__Work task__: From the material below, return every line that includes "ženy".

__Listed records__:
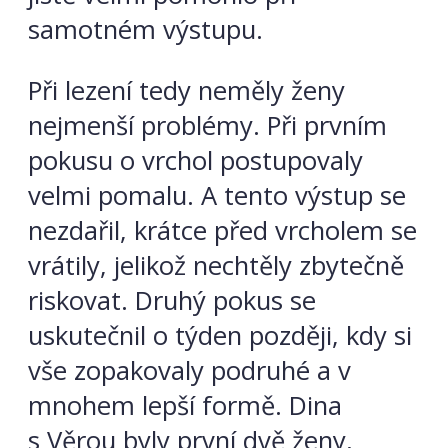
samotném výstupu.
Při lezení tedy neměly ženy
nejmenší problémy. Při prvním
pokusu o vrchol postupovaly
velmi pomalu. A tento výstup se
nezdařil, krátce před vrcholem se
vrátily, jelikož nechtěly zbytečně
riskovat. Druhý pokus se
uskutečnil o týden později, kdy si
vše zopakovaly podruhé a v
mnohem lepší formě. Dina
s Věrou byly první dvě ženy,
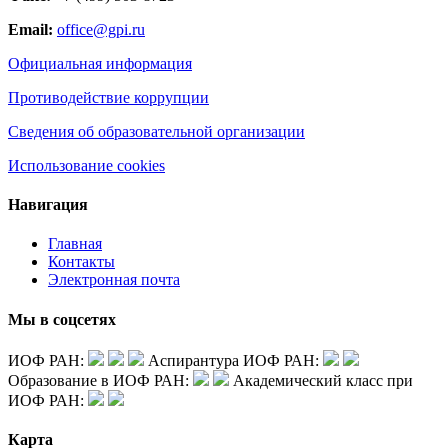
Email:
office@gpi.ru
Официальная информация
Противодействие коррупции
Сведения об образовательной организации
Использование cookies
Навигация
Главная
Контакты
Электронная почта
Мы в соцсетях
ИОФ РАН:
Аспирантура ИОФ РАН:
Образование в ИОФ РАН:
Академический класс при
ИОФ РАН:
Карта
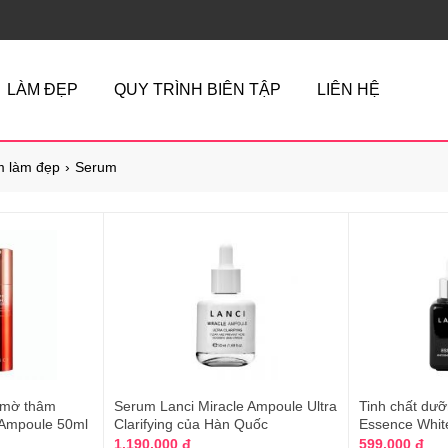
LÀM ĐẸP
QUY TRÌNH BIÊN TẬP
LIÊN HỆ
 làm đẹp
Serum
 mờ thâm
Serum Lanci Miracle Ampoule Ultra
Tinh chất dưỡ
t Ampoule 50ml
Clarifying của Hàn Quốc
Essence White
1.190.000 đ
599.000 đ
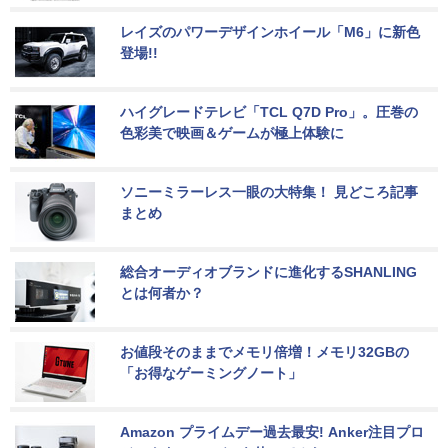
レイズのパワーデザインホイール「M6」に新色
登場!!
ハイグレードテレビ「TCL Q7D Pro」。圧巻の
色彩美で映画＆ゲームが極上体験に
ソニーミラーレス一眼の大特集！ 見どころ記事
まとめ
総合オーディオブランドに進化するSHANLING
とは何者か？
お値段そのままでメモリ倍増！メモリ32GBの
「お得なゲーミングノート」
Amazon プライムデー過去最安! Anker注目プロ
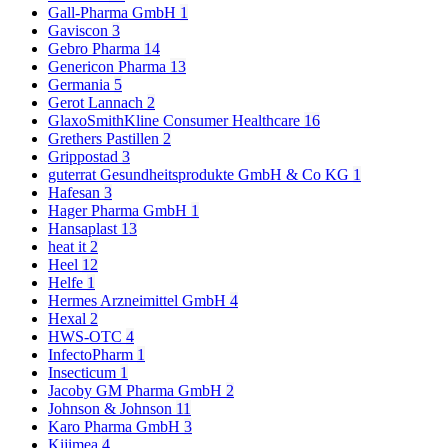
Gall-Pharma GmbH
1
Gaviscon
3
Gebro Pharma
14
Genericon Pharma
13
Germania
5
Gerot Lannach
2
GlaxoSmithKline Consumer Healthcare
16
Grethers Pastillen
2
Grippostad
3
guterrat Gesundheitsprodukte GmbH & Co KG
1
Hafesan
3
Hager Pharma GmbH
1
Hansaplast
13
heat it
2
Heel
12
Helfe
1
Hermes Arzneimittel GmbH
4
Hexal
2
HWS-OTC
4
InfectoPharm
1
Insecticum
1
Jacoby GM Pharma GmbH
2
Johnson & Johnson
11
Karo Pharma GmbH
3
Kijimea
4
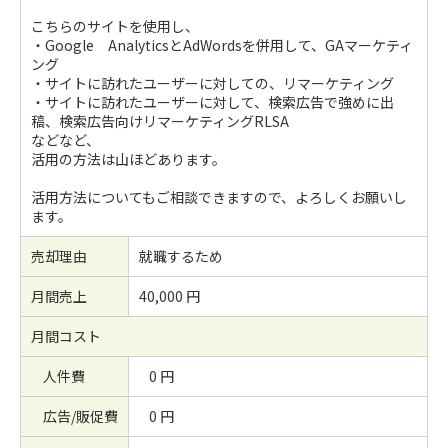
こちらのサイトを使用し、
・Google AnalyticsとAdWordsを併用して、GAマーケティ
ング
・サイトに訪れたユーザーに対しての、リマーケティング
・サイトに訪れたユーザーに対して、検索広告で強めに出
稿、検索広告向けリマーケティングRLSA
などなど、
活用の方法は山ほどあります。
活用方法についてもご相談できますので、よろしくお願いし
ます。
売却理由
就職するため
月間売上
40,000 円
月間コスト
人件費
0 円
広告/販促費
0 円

__Exercise result__:
Při lezení tedy neměly ženy
s Věrou byly první dvě ženy,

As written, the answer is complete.